**Instructions for the task**
In the jet fuel article below, set down the stretch from "Why it matters" through "further regional escalation." word for word.

**Given text**
__________________________________________________
Back to news
NewsJune 18, 2026· 2 min read

Gulf conflict pushes jet fuel costs higher. Airlines can act now.

Unrest in the Gulf region is driving up jet fuel prices. McKinsey outlines steps airlines can take to manage volatility and protect margins before costs climb further.

Our Take

This is industry trend reporting, not a crisis signal—fuel volatility is chronic in aviation, and airlines have known playbooks; the real question is execution speed under margin pressure.

Why it matters

Airlines operate on thin margins (typically 2-5% net profit), so fuel-cost swings directly compress earnings and ticket pricing. Geopolitical supply shocks are recurring, making proactive hedging and cost controls a competitive lever, not optional.

Do this week

Airlines CFOs and supply chain leads: audit your jet fuel hedging contracts and forward-purchase commitments this week so you can lock in rates before further regional escalation.
__________________________________________________
Landmark coordinate records
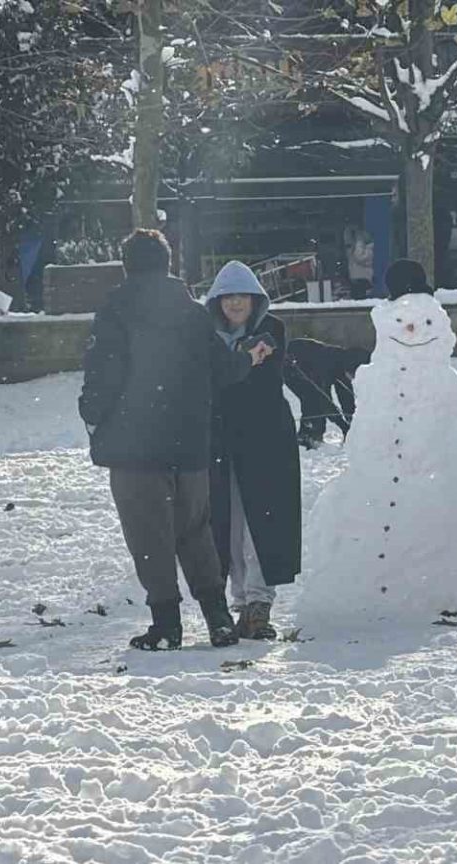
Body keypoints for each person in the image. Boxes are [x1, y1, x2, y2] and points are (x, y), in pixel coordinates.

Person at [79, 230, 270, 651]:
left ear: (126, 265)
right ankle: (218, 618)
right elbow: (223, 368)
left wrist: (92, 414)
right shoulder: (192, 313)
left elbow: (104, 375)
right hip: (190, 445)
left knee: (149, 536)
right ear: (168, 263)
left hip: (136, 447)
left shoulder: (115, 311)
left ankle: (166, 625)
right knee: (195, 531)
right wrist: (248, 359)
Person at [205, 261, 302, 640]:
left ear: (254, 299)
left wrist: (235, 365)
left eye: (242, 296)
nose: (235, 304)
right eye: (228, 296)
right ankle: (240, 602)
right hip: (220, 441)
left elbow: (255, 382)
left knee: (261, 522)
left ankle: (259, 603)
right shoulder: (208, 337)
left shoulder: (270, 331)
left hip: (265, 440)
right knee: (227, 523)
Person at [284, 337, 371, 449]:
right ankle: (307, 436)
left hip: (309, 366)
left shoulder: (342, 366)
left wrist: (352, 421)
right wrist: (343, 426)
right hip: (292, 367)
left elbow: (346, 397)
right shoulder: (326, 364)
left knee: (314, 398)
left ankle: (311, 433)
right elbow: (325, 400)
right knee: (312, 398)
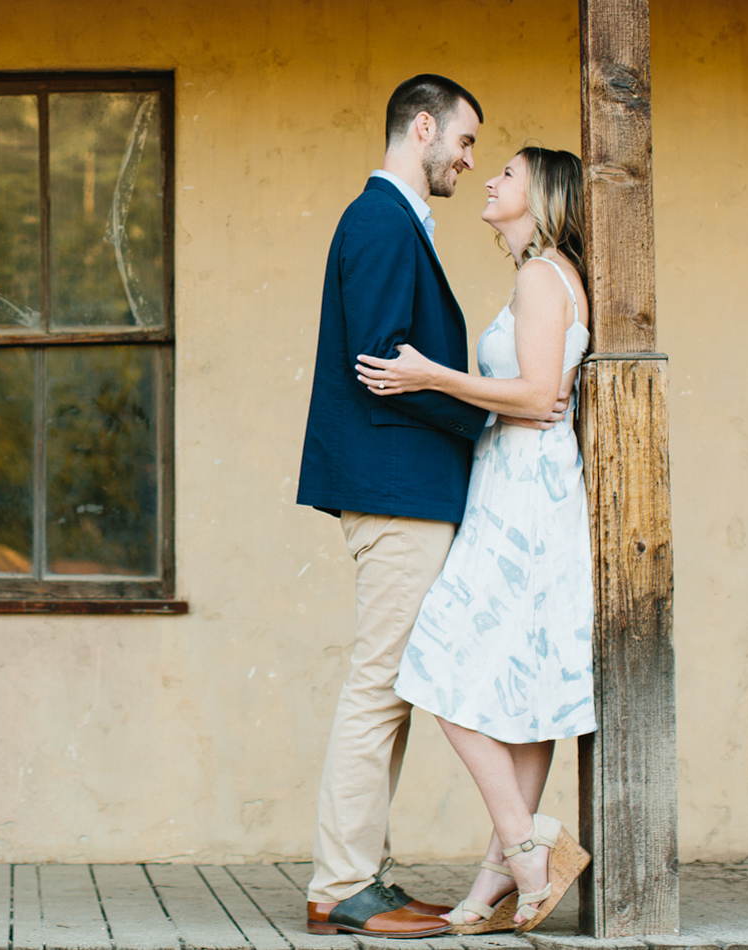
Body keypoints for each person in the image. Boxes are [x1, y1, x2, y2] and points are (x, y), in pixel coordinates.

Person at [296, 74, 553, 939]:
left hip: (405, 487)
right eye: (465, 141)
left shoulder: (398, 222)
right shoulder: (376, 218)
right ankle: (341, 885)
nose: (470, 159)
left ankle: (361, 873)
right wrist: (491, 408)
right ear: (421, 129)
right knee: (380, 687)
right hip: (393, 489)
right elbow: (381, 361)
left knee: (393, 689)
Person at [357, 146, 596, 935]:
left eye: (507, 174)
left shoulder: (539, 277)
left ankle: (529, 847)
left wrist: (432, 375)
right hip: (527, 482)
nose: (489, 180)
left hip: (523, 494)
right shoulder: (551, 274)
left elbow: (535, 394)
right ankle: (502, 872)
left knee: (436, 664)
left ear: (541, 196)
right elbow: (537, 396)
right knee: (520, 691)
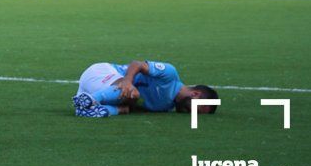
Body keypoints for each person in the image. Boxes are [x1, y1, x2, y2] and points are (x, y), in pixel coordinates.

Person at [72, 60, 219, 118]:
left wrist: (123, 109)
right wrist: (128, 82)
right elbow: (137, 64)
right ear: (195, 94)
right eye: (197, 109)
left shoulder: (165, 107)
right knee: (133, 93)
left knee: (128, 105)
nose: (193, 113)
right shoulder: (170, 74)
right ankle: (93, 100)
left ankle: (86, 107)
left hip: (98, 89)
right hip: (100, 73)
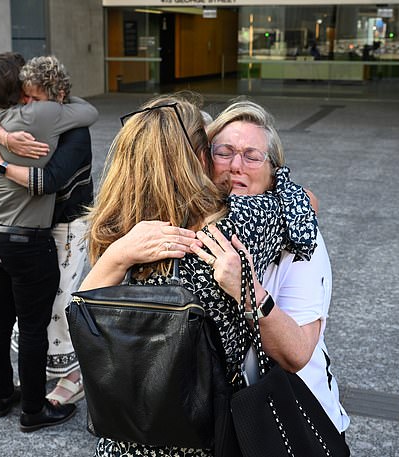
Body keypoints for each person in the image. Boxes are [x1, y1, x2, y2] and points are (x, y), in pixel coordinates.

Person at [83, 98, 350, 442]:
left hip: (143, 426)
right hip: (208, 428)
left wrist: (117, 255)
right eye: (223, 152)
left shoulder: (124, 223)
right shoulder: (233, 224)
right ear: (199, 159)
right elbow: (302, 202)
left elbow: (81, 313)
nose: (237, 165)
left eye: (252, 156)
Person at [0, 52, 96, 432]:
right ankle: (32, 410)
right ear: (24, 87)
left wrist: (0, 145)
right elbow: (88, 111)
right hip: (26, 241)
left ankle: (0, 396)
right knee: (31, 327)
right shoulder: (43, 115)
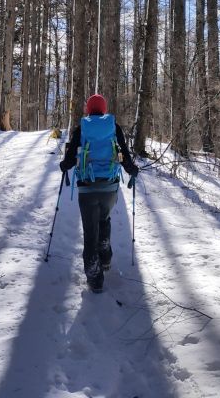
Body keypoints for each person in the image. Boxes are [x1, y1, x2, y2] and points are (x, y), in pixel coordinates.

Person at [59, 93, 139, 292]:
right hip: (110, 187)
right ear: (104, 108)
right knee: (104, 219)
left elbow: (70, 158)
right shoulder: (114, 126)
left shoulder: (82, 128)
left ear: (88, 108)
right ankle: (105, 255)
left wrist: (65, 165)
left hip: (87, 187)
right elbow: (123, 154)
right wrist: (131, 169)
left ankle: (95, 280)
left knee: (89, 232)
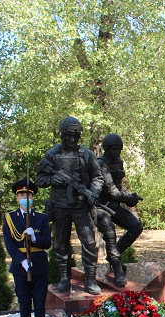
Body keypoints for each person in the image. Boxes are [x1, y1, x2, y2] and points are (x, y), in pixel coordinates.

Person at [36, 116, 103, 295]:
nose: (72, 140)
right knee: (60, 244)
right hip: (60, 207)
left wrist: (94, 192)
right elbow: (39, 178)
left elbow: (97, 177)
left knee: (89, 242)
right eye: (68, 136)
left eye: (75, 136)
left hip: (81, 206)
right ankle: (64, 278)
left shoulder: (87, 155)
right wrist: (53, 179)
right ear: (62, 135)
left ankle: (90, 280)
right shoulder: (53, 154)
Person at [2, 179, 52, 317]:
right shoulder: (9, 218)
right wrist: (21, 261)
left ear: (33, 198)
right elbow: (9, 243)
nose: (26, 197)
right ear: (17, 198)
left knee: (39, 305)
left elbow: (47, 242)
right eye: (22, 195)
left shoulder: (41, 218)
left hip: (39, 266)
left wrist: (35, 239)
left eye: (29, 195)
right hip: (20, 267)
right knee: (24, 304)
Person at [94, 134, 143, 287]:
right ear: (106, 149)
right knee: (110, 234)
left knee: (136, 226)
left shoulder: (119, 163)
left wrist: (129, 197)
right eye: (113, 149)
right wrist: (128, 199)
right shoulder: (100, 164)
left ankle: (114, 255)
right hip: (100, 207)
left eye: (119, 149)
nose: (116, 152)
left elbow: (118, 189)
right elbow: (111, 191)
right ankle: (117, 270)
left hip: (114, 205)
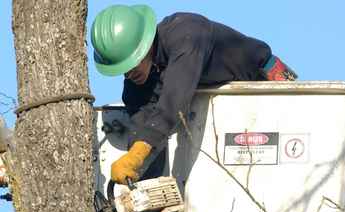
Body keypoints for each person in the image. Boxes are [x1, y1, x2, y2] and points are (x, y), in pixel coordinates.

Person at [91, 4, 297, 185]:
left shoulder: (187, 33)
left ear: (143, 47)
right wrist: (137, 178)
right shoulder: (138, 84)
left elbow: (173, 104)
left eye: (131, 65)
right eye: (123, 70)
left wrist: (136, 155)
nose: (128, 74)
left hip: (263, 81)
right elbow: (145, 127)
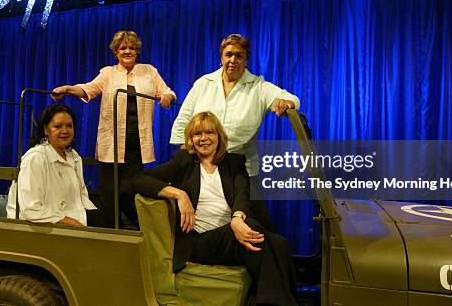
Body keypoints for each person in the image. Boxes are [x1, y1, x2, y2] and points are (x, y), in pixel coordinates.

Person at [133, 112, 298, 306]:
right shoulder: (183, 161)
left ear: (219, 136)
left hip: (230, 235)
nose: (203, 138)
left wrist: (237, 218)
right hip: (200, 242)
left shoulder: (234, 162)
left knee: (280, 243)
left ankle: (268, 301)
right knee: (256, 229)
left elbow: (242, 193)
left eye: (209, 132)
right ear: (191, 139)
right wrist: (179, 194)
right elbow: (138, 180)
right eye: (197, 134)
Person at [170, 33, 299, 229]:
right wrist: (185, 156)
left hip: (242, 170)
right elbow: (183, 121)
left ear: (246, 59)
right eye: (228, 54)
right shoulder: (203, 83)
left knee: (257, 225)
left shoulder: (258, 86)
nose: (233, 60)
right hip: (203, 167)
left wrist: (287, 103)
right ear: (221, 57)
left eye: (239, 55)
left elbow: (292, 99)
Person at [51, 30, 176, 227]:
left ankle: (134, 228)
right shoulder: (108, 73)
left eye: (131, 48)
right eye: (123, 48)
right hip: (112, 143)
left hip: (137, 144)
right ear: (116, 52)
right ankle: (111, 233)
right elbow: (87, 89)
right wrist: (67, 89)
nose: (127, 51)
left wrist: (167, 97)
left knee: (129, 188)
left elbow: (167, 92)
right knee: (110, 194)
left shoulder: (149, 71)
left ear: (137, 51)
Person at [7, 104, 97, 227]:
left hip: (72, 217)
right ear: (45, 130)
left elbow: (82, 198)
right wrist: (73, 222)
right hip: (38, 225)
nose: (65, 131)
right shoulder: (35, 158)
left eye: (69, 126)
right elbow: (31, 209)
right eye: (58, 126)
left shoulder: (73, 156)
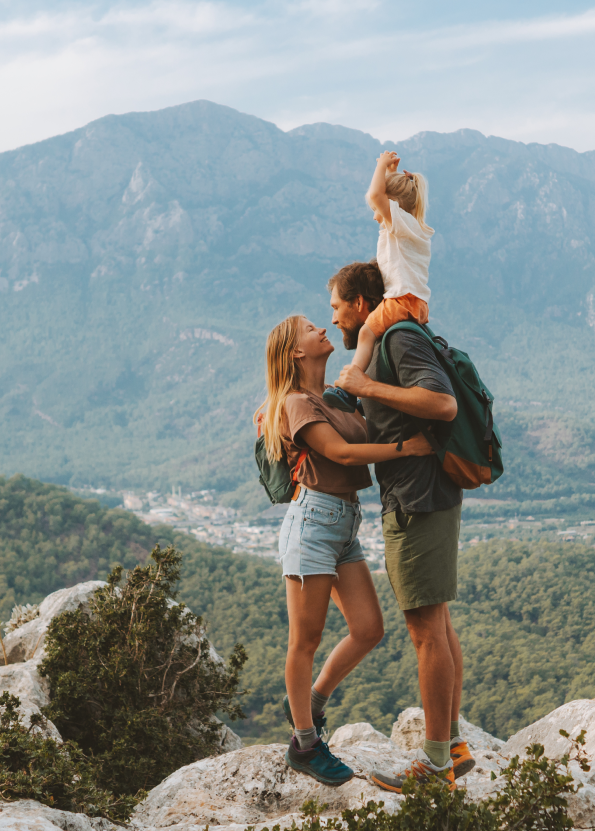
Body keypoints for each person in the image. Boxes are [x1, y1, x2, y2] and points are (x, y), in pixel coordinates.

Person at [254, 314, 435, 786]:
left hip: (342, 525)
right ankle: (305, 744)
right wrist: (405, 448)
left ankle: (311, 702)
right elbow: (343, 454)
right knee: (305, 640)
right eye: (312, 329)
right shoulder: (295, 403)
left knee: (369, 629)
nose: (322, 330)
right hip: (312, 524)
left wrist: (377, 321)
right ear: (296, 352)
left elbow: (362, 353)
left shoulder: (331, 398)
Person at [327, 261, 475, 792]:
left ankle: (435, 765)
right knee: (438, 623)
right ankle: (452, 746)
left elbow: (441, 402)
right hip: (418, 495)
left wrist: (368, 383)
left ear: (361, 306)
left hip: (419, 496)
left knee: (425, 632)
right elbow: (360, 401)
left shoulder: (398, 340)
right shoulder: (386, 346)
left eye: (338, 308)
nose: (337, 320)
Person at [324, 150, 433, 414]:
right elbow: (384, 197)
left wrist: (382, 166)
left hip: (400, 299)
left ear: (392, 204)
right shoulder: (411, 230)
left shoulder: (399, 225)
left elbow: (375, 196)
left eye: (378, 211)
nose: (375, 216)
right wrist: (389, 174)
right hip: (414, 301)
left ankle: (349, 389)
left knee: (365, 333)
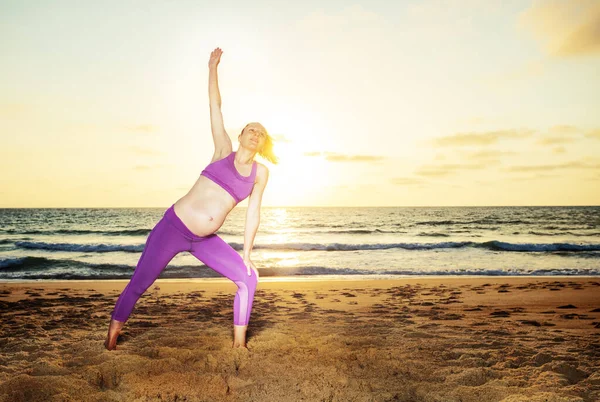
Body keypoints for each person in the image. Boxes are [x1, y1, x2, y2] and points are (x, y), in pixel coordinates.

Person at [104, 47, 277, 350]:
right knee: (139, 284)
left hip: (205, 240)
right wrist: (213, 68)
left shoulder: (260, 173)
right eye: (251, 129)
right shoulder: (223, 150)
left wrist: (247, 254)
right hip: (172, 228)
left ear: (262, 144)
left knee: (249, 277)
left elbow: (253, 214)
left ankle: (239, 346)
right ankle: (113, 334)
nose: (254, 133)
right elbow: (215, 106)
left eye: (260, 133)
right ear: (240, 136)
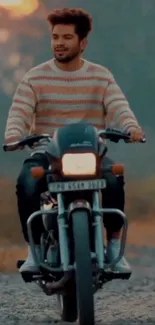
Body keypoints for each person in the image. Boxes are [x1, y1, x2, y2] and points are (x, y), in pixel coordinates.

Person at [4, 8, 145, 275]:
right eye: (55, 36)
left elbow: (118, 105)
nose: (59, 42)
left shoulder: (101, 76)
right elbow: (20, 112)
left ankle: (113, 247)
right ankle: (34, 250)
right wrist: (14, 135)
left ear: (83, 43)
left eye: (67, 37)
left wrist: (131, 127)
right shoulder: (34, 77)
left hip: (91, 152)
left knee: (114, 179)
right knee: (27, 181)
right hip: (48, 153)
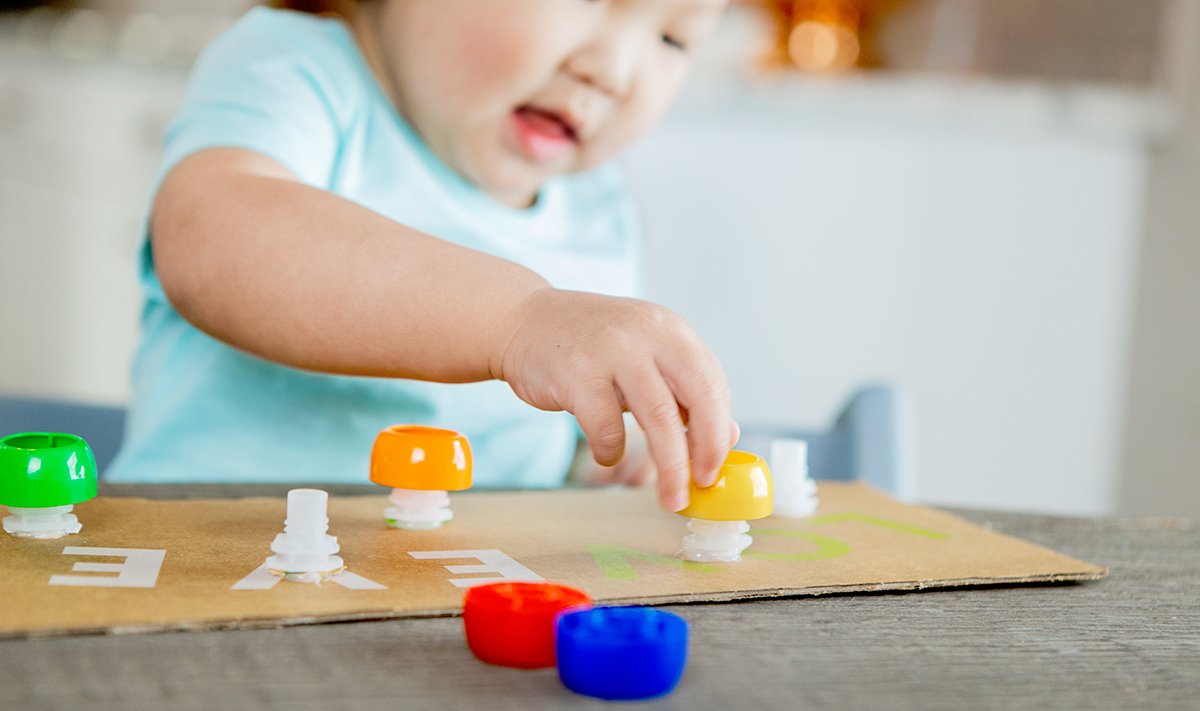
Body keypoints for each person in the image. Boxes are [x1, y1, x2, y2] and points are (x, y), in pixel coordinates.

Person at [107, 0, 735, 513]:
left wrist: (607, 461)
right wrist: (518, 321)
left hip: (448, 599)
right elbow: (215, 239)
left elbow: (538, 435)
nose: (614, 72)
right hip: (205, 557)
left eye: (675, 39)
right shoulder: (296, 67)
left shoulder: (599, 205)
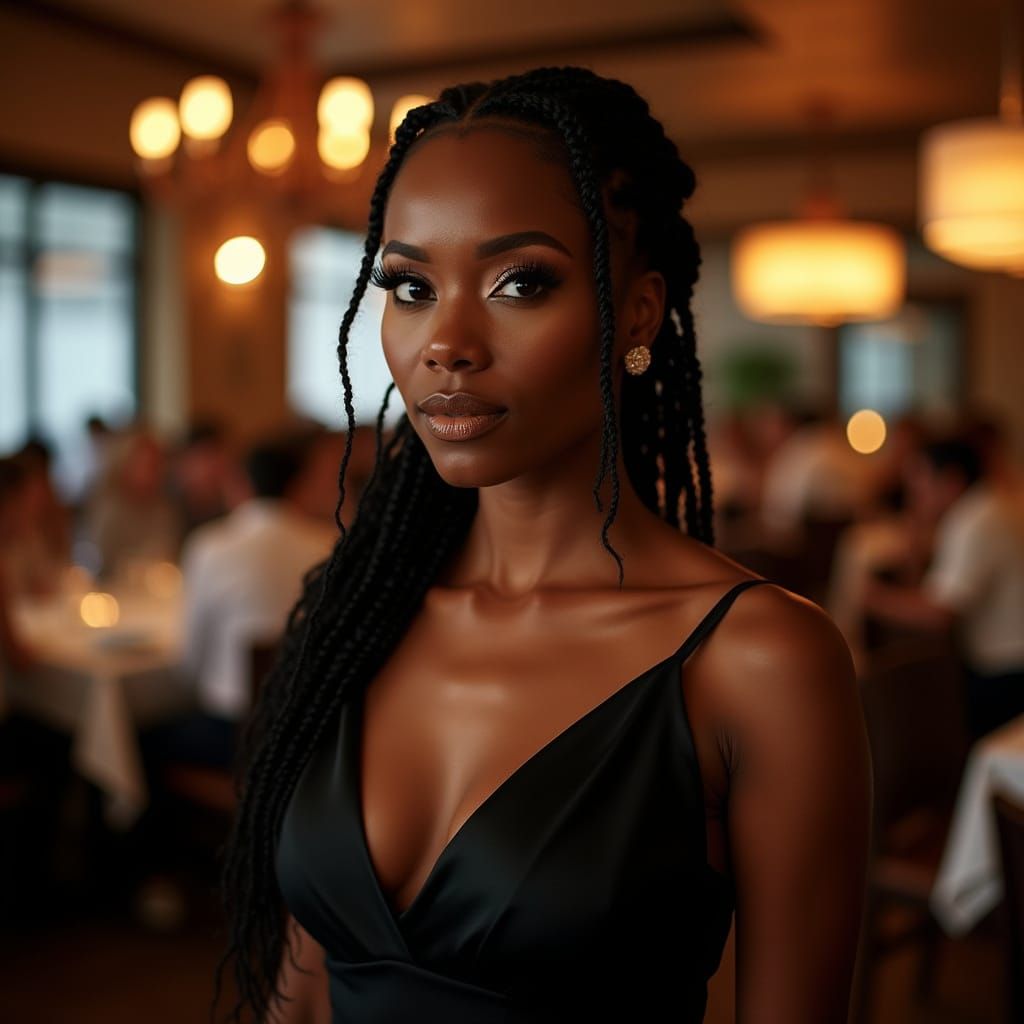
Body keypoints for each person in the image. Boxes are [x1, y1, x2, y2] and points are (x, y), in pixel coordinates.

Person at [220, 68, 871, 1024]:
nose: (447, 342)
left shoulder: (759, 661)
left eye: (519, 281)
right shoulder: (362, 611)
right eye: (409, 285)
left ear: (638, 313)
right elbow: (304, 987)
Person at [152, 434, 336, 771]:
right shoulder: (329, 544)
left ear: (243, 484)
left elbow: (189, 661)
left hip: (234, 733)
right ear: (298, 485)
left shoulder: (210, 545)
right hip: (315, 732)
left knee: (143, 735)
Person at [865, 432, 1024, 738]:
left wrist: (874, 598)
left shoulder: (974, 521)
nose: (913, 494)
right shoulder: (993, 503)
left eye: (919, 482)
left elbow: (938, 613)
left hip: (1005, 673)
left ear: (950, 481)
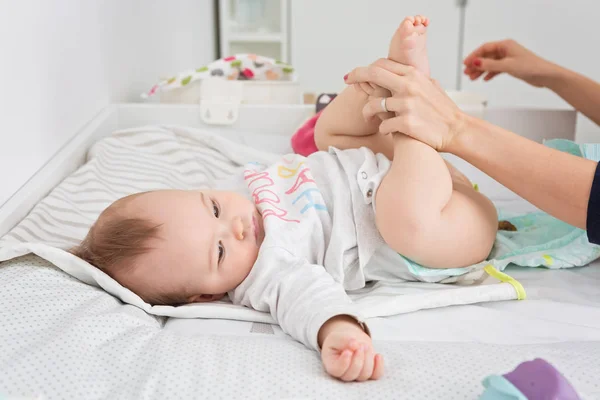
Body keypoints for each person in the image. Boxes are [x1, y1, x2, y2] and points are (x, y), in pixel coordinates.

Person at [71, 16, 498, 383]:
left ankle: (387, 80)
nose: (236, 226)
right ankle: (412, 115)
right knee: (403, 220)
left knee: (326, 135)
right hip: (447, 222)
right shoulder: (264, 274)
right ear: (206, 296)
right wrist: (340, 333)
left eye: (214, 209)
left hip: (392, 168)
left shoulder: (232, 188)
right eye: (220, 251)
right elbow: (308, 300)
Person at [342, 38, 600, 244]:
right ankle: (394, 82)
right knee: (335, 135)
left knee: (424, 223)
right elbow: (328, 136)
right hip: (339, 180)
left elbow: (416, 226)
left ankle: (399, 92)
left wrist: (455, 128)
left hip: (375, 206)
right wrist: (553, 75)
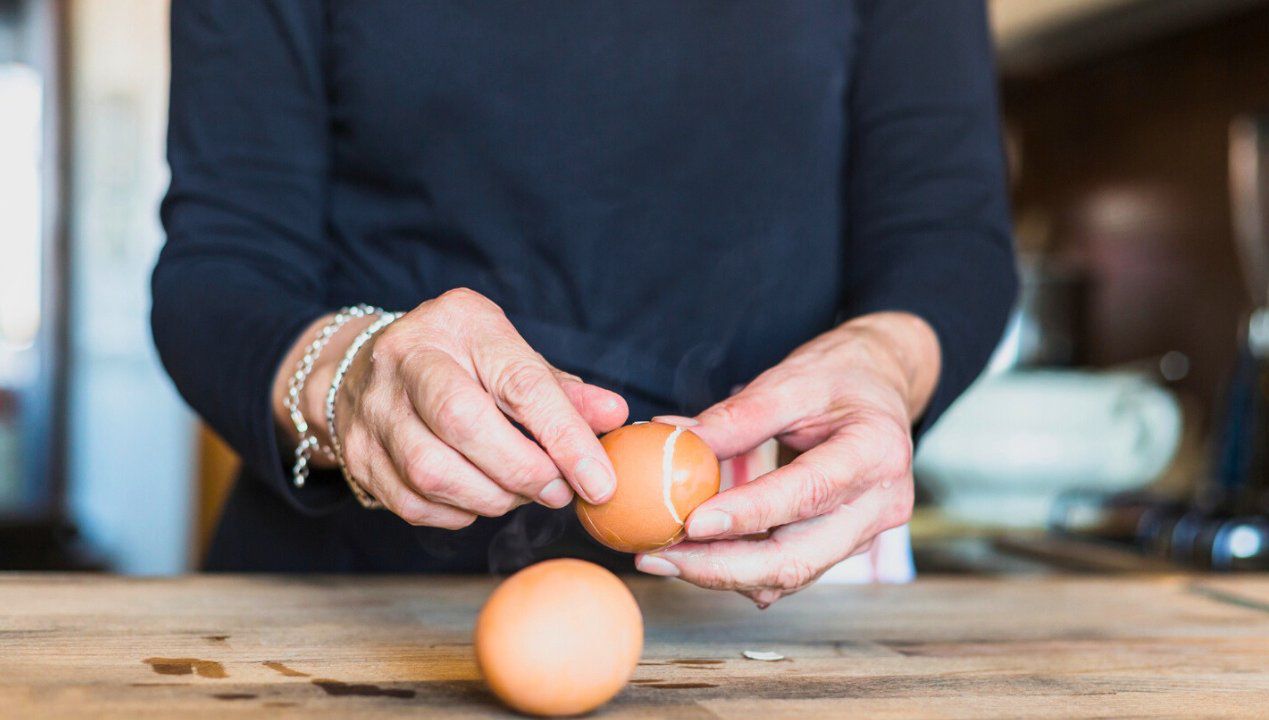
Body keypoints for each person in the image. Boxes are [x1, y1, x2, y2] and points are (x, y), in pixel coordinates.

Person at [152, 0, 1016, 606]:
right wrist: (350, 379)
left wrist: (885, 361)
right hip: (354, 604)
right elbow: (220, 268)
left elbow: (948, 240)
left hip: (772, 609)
__________________________________________________
**Result for this exercise**
Why it matters

Airlines operate on thin margins (typically 2-5% net profit), so fuel-cost swings directly compress earnings and ticket pricing. Geopolitical supply shocks are recurring, making proactive hedging and cost controls a competitive lever, not optional.

Do this week

Airlines CFOs and supply chain leads: audit your jet fuel hedging contracts and forward-purchase commitments this week so you can lock in rates before further regional escalation.